The congress sensing the smell of dollars that  can be grabbed have decided
in a House/Senate conference that the Next Generation Internet activities
of the NSF are be funded through the  Research and Related Activities
budget, and are to receive up to $23 million from the collection of domain
name fees. 

In case you were not familiar with the pocket that the $30 Million will
come out of, it is a "TAX" ( 30 %) on the $50 registration fee that NSI
collects under the cooperative agreement and holds. While the intentions
within the NSF DNCRI have been shown to have been naive, they thought at
the time that  the portion of the fees could be used,  not for Internet
operations, but for preserving the Internet intellectual infrastructure,
most especially the independent operation of the IETF secretariat.  The NSF
wanted the Internet community to coalesce around the best way to use these
monies.  They thought that such would happen. unfortunately they were wrong.
The congress has now done a preemptive grab for those funds to use for the
NSF NGI support. If that is not a TAX I have not seen one (well the
Executive wants to call such user Fees in the FAA case).

## PROBLEM 1
Count how many lines in the records below contain the word "Chúa". Reply with the number only.

## DATA EXCERPTS
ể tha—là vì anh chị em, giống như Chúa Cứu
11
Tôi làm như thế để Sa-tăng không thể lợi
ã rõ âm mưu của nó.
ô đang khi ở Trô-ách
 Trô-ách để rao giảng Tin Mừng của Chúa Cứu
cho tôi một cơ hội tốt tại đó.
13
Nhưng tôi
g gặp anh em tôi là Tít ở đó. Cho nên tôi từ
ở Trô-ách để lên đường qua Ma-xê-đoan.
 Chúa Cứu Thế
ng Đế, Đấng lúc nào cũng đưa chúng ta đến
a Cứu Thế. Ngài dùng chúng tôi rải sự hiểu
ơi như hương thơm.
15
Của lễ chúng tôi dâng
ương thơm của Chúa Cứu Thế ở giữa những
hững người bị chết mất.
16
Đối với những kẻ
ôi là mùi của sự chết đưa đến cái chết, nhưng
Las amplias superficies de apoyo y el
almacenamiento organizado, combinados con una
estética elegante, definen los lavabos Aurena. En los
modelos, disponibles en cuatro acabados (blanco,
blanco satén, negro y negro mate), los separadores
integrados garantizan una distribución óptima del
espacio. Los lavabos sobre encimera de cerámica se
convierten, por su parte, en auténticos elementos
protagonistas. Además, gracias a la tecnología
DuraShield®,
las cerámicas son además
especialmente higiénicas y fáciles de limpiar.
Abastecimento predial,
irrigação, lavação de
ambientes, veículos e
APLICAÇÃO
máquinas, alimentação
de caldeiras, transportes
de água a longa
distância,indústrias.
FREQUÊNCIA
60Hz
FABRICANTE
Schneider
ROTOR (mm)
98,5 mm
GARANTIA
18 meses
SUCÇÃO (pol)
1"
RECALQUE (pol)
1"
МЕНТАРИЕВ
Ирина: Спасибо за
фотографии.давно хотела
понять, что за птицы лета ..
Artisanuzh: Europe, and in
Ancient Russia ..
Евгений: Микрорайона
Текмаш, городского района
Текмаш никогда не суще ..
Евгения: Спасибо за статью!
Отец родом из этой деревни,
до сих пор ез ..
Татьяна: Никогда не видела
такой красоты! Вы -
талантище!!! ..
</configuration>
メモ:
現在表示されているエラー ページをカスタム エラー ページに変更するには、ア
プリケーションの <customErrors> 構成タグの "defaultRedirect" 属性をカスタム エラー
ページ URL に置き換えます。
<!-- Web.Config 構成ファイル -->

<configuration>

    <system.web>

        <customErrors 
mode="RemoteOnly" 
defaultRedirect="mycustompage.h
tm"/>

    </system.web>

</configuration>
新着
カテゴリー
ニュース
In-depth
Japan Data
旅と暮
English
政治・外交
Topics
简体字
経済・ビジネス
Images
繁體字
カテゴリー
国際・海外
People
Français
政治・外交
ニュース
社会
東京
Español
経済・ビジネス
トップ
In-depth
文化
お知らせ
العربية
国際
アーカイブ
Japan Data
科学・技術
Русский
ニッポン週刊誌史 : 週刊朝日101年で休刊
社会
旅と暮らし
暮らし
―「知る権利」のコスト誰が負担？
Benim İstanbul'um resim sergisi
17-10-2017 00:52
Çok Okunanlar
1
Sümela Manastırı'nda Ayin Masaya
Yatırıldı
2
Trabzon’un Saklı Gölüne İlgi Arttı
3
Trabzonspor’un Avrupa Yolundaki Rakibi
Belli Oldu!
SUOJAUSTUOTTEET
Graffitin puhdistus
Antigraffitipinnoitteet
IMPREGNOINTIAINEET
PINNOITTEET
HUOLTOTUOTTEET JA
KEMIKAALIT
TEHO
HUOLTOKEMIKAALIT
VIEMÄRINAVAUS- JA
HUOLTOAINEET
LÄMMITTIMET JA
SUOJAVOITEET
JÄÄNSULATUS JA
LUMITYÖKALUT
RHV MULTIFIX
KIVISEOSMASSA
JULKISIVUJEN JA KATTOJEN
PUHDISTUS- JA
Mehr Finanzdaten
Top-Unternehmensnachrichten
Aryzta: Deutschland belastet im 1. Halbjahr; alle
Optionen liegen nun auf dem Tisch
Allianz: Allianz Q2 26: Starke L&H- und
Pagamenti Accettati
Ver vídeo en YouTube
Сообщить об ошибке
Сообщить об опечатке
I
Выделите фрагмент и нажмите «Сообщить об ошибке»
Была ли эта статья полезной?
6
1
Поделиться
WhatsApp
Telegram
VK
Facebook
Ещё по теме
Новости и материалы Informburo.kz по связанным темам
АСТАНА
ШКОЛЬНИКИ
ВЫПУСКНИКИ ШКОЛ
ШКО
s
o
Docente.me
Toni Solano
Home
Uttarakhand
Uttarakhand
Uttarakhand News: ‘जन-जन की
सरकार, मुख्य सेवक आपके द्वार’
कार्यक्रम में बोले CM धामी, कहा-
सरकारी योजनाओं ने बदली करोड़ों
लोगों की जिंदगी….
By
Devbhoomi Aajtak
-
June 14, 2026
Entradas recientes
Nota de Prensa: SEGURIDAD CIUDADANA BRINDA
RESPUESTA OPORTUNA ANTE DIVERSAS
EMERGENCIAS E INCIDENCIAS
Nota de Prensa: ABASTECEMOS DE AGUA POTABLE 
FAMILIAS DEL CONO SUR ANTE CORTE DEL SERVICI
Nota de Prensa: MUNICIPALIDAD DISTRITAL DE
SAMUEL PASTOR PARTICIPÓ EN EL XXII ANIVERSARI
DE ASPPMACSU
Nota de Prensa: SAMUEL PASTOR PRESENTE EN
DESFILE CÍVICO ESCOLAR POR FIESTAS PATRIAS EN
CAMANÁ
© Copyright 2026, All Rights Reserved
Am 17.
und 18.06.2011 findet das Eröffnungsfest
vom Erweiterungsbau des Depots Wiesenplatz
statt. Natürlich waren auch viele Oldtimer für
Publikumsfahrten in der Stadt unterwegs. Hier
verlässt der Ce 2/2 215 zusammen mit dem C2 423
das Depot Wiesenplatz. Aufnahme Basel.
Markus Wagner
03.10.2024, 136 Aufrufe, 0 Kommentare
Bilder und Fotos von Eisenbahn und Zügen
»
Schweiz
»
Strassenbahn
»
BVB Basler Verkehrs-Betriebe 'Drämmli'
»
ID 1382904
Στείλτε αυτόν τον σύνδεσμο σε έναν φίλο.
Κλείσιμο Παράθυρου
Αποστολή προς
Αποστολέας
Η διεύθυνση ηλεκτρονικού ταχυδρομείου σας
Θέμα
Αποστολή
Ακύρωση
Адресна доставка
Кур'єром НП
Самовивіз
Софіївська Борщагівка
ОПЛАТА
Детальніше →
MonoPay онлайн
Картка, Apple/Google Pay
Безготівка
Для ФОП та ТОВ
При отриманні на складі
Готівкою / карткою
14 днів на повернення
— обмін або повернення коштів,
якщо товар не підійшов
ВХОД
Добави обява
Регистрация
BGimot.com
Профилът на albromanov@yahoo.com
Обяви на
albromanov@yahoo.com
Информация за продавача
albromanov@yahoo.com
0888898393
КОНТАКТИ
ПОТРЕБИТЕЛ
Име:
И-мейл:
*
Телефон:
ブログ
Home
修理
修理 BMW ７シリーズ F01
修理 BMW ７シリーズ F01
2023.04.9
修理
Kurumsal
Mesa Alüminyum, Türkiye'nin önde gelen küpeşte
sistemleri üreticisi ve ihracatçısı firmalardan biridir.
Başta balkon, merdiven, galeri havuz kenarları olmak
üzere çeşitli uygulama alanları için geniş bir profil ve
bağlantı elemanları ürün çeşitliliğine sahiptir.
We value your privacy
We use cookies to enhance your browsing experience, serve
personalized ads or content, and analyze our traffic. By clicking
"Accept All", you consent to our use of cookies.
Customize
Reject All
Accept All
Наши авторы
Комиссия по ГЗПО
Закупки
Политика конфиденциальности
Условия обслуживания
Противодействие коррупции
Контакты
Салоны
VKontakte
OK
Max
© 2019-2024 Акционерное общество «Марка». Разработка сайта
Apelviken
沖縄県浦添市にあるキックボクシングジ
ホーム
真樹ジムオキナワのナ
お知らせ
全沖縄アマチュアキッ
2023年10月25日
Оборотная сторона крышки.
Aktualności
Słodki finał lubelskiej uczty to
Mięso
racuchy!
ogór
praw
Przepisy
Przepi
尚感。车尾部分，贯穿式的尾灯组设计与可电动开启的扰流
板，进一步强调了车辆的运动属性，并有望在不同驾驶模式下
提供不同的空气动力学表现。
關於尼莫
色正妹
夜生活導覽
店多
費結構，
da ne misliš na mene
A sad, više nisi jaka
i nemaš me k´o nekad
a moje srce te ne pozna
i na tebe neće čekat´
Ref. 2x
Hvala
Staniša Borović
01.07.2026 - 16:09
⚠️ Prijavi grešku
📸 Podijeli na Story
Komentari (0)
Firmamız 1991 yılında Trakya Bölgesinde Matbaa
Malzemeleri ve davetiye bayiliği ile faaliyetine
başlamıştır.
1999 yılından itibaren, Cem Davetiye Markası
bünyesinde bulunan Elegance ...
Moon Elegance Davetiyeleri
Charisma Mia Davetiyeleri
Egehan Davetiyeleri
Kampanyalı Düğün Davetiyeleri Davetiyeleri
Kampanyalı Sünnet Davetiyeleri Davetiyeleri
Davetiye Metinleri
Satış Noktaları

## PROBLEM 2
Translate this sentence from the passage on domain name fees into Spanish: "The NSF wanted the Internet community to coalesce around the best way to use these monies."

## EXERCISE ANSWER 1
4

## EXERCISE ANSWER 2
La NSF quería que la comunidad de Internet se uniera en torno a la mejor manera de usar estos fondos.